11.2.2. Schema indexes

This section describes schema indexes.

This section describes the following:

11.2.2.1. Introduction

Neo4j uses a combination of native indexes and Apache Lucene for its indexing functionality. The native index is an implementation of the classic B+Tree.

For performance reasons, it is recommended to use native indexes whenever possible.

For more information on the different index types, refer to Cypher manual → Indexes.

11.2.2.2. Index providers

The index provider used when creating new indexes is controlled by the setting dbms.index.default_schema_provider. If not configured explicitly, dbms.index.default_schema_provider will default to use the newest provider available in that particular version of Neo4j.

The table below lists the available index providers and their support for native indexing:

Index provider Value types supported for native indexing Type of native index supported

native-btree-1.0

spatial, temporal, numeric, string, array, boolean

Single-property and composite indexes

lucene+native-2.0

spatial, temporal, numeric, string

Single-property indexes

lucene+native-1.0

spatial, temporal, numeric

Single-property indexes

lucene-1.0

spatial, temporal

Single-property indexes

Deprecated index providers

Index providers lucene-1.0, lucene+native-1.0, and lucene+native-2.0 have been deprecated, and will be removed in a future release.

The recommended index provider to use is native-btree-1.0.

The only reason to use a deprecated provider should be due to the limitations, as described in Section 11.2.2.3, “Limitations of the default index provider.”. There are currently no alternatives to cover these limitations, and deprecated providers will not be removed until there is.

11.2.2.3. Limitations of the default index provider.
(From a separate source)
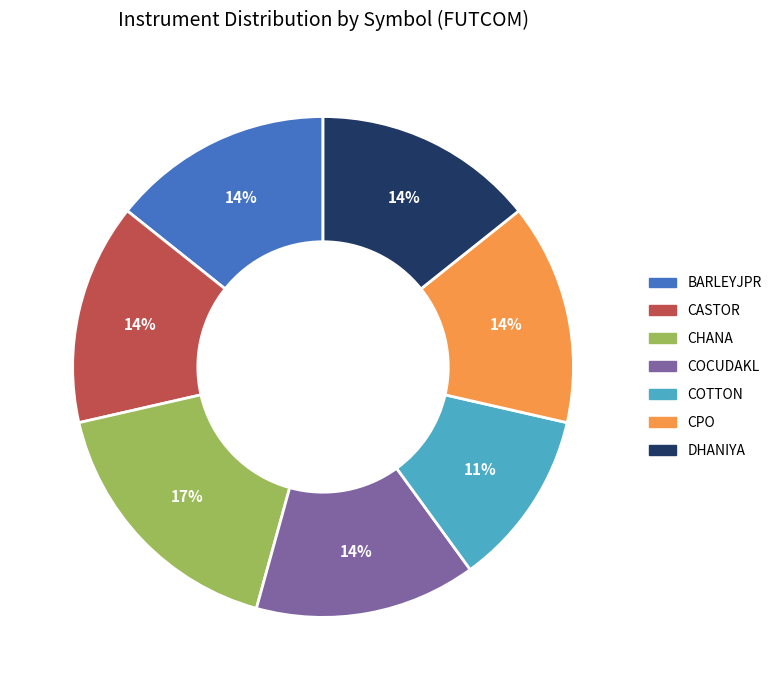

To the nearest percent, what is the difference between the largest and smallest slice percentages?

6%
Typically, the newest index provider version will provide the best performance, in this version native-btree-1.0. However, the native B+Tree implementation has some limitations which may require special handling.

Key size

The native B+Tree index has a key size limit of 4036 bytes. This limit manifests itself in different ways depending on whether the key holds a single string, a single array, or multiple values (i.e. is the key in a composite index).
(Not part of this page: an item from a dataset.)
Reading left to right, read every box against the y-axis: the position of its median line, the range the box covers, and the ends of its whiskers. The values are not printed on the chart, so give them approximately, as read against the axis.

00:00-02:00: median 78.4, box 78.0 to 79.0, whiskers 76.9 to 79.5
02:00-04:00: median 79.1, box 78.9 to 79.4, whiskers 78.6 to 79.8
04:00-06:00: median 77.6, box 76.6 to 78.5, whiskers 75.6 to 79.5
If a transaction reaches the key size limit for one or more of its changes, that transaction will fail before committing any changes. If the limit is reached during index population, the resulting index will be in a failed state, thus not be usable for any queries.

See Appendix D, Index key calculations for details on how to calculate key sizes for native indexes.

Queries using CONTAINS and ENDS WITH

Native B+Tree indexes have limited support for ENDS WITH and CONTAINS queries. These queries will not be able to do an optimized search the way they do for queries that use STARTS WITH, = and <>. Instead, the index result will be a stream of an index scan with filtering.

For details about execution plans, refer to Cypher Manual → Execution plans. For details about string operators, refer to Cypher Manual → Operators.

This limitation is also applicable to index provider lucene+native-2.0.

Workarounds to address limitations

If any of the limitations described in this section becomes a problem, a workaround is to specify an index provider that uses Lucene for that particular index. This can be done using either of the following methods:

Option 1; change the config
  1. Configure the setting dbms.index.default_schema_provider to the one required.
  2. Restart Neo4j.
  3. Drop and recreate the relevant index.
  4. Change dbms.index.default_schema_provider back to the original value.
  5. Restart Neo4j.
Option 2; use a built-in procedure
There are built-in procedures that can be used to specify index provider on index creation, unique property constraint creation, and node key creation (for details on constraints, see Cypher manual → Constraints. For more information, see Built-in procedures.

11.2.2.4. Limitations of deprecated indexes

Limitations of index provider lucene+native-2.0:

In this index provider, non-composite string indexes are provided natively, and composite string indexes are supported by Lucene. Therefore, the limitations are different for these two variants of string indexes.

  • In non-composite string indexes:

    • Strings have a key size limit of 4039 bytes.
    • There is limited support for ENDS WITH and CONTAINS queries. See the section describing this above.
  • In composite string indexes:

    • Strings have a string size limit of 32766 bytes per indexed property.
Limitations of index providers lucene+native-1.0 and lucene-1.0:

Lucene has a string size limit of 32766 bytes when a string is encoded using UTF-8. In a composite index, this limit is applicable to each individual property. This means that a composite index key can hold values that together are larger than 32766 bytes, but no single value can be larger.

11.2.2.5. Upgrade considerations

When creating an index, the current index provider will be assigned to it and will remain the provider for that index until it is dropped. Therefore, when upgrading to newer versions of Neo4j, an existing index needs to be dropped and recreated in order to take advantage of improved indexing features.

The caching of indexes takes place in different memory areas for different index providers. See Section 11.1, “Memory configuration”. It can be useful to run neo4j-admin memrec --database before and after the rebuilding of indexes, and adjust memory settings in accordance with the findings.